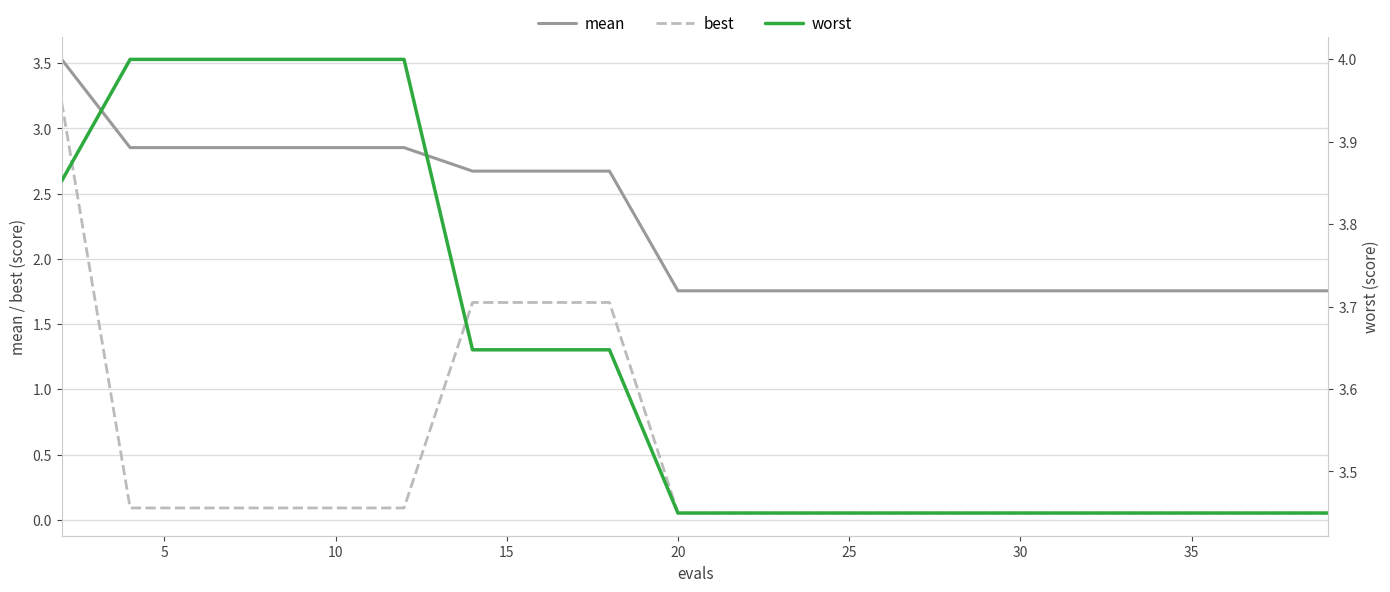

True or false: mean and best cross at least once.

False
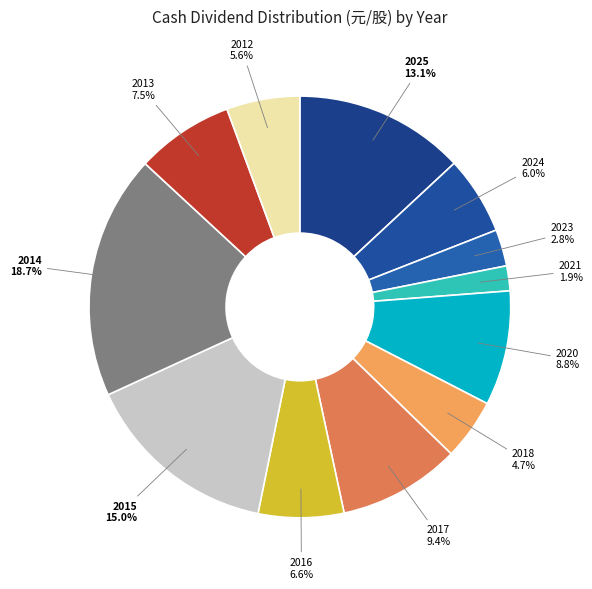

Is it true that 2015 is 15% of the pie?

True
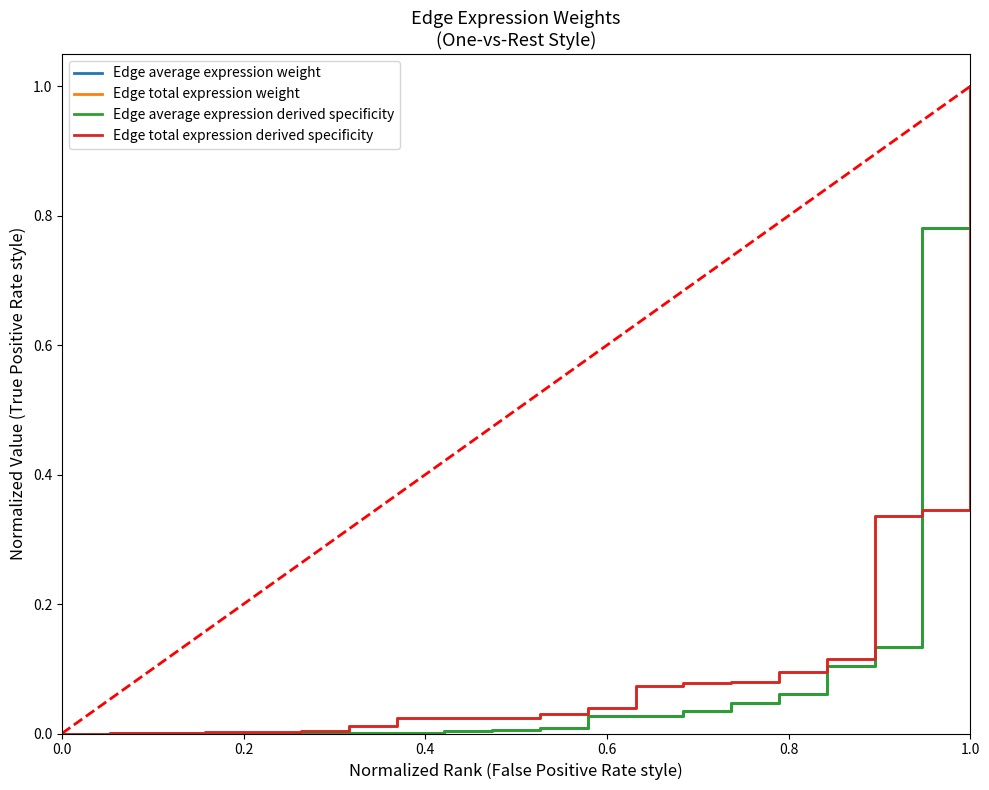

True or false: Edge average expression weight and Edge average expression derived specificity intersect in this chart.

False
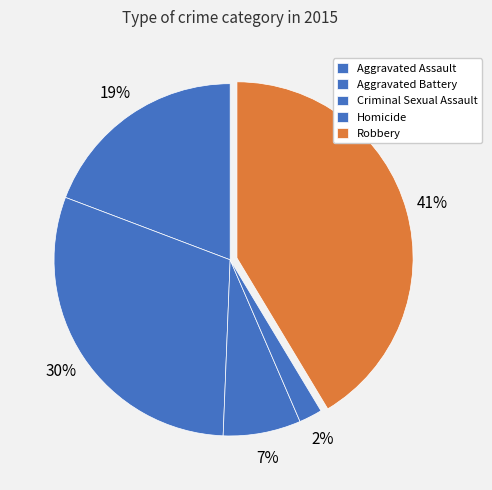

To the nearest percent, what portion does Aggravated Battery represent?

30%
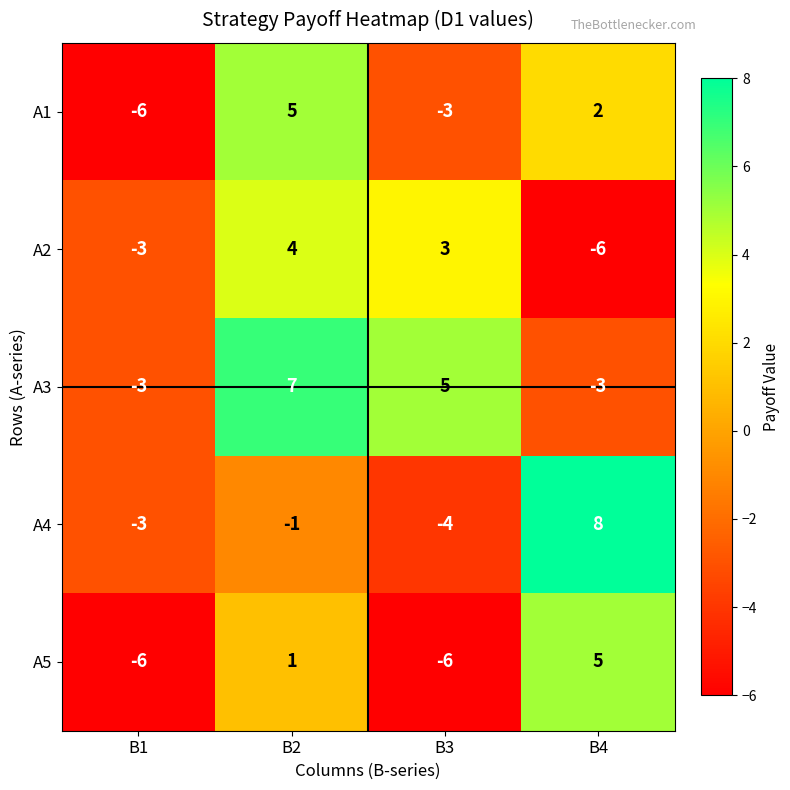

Reading left to right, transcribe all the data shown in this chart.

A1: B1=-6	B2=5	B3=-3	B4=2
A2: B1=-3	B2=4	B3=3	B4=-6
A3: B1=-3	B2=7	B3=5	B4=-3
A4: B1=-3	B2=-1	B3=-4	B4=8
A5: B1=-6	B2=1	B3=-6	B4=5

• EXERCISE OBJECTIVE:
Return every line of the listing above unchanged, leaving out the pictures.

• SOLUTION FOR THIS TASK:
True or false: mean and best cross at least once.

False

Is it true that 2015 is 15% of the pie?

True

True or false: Edge average expression weight and Edge average expression derived specificity intersect in this chart.

False

To the nearest percent, what portion does Aggravated Battery represent?

30%

Reading left to right, transcribe all the data shown in this chart.

A1: B1=-6	B2=5	B3=-3	B4=2
A2: B1=-3	B2=4	B3=3	B4=-6
A3: B1=-3	B2=7	B3=5	B4=-3
A4: B1=-3	B2=-1	B3=-4	B4=8
A5: B1=-6	B2=1	B3=-6	B4=5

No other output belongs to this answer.